(Beginning of Records to use)

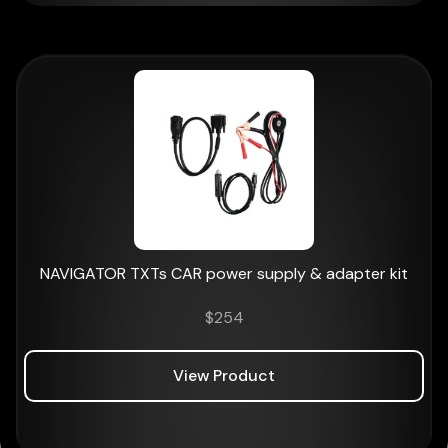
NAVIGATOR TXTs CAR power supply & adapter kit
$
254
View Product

(End of Records to use)
(Beginning of Records to use)

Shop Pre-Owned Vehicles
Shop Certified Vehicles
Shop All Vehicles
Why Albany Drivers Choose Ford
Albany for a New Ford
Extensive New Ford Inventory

(End of Records to use)
(Beginning of Records to use)

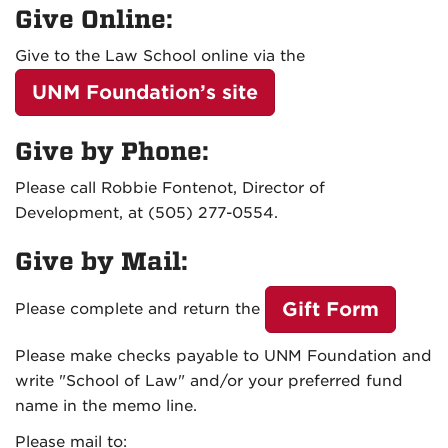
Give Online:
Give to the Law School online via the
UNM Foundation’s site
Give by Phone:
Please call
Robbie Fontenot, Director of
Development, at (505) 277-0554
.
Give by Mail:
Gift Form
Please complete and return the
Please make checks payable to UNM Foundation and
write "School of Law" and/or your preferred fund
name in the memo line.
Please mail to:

(End of Records to use)

## Task requirements:
Show every line above in which the word "Vehicles" appears.

## Output of the task:
Shop Pre-Owned Vehicles
Shop Certified Vehicles
Shop All Vehicles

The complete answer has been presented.